#### DATA RECORDS

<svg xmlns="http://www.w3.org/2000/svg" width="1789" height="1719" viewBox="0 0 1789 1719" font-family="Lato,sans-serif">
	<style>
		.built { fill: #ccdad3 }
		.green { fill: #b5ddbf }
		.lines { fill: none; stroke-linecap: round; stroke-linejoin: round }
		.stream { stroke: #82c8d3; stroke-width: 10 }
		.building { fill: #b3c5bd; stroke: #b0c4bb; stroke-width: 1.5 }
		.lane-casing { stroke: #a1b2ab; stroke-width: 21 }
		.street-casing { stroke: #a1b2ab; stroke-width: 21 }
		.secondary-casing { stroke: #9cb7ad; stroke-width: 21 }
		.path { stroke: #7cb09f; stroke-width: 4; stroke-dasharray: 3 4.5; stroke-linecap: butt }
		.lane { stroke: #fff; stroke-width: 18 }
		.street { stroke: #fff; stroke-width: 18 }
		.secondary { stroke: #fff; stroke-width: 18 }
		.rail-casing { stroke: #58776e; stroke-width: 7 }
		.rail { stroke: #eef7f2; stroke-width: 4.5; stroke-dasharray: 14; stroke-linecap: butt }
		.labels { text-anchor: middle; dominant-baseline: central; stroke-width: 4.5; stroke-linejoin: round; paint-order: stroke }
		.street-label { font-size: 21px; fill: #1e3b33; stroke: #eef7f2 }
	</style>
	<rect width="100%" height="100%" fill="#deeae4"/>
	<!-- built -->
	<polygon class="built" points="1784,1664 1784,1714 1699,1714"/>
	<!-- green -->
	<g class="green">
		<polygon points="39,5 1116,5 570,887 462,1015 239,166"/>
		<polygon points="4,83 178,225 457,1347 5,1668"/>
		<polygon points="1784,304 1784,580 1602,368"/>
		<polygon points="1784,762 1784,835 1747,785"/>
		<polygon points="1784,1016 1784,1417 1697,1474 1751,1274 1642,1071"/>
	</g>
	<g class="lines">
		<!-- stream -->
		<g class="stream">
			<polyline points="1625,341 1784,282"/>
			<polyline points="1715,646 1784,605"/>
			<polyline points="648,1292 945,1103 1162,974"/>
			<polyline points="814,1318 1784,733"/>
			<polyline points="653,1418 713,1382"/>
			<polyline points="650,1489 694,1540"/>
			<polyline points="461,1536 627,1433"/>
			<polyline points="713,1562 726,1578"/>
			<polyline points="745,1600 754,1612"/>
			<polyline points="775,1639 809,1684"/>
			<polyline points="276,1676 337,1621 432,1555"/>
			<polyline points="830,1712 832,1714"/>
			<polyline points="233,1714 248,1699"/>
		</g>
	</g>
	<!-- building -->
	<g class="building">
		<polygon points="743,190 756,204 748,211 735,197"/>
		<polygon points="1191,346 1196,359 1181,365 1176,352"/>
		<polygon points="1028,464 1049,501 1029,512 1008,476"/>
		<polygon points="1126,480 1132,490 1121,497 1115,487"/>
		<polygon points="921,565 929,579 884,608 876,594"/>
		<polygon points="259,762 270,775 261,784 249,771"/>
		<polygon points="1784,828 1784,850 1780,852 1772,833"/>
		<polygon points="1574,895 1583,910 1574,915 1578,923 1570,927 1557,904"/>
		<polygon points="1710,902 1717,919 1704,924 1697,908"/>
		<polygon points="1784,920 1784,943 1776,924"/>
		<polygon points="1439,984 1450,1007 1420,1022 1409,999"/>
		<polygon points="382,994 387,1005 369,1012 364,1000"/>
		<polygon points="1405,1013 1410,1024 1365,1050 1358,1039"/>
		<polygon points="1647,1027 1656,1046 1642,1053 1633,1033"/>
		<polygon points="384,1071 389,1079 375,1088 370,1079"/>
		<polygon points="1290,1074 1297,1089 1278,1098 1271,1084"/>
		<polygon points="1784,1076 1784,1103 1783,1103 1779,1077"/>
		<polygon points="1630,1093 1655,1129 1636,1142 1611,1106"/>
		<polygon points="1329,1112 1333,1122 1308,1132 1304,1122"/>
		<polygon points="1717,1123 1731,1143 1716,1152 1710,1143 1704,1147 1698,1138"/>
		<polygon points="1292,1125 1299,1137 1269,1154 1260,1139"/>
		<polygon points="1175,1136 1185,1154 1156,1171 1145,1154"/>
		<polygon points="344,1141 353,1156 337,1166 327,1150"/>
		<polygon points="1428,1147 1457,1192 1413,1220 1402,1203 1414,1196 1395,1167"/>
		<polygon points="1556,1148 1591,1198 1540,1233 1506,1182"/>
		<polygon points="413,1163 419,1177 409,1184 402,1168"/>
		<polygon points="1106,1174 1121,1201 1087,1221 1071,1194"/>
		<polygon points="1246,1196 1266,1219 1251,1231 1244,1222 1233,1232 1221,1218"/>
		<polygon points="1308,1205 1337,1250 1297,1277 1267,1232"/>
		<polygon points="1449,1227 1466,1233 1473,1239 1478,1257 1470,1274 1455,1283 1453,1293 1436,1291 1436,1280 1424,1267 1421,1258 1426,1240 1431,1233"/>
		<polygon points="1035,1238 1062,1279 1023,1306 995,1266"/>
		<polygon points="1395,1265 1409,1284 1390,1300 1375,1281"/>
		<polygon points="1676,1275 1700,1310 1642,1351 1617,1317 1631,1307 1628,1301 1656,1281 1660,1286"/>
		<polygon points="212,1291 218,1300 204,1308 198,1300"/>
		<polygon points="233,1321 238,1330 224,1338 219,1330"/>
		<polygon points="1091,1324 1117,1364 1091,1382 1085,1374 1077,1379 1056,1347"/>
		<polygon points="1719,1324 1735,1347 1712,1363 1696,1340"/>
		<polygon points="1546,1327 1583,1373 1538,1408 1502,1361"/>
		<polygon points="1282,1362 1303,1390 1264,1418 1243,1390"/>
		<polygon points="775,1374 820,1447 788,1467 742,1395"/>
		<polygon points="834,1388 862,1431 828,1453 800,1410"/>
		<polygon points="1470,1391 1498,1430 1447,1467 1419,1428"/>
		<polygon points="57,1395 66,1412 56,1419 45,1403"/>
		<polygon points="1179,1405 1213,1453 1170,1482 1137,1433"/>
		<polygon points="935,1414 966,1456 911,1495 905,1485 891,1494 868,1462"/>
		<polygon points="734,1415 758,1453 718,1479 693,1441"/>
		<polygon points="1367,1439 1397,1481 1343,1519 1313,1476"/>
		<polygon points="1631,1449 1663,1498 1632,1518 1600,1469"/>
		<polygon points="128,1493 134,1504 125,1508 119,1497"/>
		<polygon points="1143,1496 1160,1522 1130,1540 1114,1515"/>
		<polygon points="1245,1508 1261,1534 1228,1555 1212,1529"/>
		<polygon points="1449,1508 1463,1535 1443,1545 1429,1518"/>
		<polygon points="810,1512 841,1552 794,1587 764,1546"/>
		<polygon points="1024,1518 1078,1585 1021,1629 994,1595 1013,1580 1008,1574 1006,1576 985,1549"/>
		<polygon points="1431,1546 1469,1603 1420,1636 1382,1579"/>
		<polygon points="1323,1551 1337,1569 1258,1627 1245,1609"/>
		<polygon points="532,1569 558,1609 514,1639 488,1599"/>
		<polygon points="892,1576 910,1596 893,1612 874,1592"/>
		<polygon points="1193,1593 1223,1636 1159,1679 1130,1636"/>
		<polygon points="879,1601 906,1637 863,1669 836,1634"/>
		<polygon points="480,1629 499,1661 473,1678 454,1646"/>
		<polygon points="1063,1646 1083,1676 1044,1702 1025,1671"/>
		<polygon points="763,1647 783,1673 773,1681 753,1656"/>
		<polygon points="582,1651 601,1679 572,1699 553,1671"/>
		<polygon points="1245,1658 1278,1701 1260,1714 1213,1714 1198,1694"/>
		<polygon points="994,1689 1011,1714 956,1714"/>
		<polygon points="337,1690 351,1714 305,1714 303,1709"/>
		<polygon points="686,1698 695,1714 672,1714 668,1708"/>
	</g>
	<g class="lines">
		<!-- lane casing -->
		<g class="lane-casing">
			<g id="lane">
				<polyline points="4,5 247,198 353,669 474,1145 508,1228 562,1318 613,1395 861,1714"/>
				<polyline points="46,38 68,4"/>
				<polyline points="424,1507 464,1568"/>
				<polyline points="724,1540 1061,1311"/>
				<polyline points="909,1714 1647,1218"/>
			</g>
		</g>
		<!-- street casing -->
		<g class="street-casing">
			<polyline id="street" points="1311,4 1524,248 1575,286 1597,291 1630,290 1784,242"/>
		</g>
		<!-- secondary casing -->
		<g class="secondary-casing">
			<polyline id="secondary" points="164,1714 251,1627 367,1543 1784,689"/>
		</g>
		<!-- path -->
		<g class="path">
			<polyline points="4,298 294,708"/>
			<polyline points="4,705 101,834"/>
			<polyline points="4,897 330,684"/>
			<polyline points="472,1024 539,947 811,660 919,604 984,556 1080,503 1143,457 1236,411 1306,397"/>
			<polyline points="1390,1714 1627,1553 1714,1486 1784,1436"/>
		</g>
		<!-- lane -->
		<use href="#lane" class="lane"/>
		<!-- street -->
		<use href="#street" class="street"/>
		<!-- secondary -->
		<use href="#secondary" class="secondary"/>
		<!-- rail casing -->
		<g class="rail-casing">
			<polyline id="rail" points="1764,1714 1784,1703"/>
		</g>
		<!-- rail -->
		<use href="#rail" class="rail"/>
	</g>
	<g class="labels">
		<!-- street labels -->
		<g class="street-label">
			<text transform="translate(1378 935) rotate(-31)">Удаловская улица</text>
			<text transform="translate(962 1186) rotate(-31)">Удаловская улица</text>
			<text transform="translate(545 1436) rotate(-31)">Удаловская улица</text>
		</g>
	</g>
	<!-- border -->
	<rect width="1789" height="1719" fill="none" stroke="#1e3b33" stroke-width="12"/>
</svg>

########

## WHAT IS REQUIRED
Scan the material above for the word "text". Copy each line where it occurs.

## RESULT OF THIS EXERCISE
		.labels { text-anchor: middle; dominant-baseline: central; stroke-width: 4.5; stroke-linejoin: round; paint-order: stroke }
			<text transform="translate(1378 935) rotate(-31)">Удаловская улица</text>
			<text transform="translate(962 1186) rotate(-31)">Удаловская улица</text>
			<text transform="translate(545 1436) rotate(-31)">Удаловская улица</text>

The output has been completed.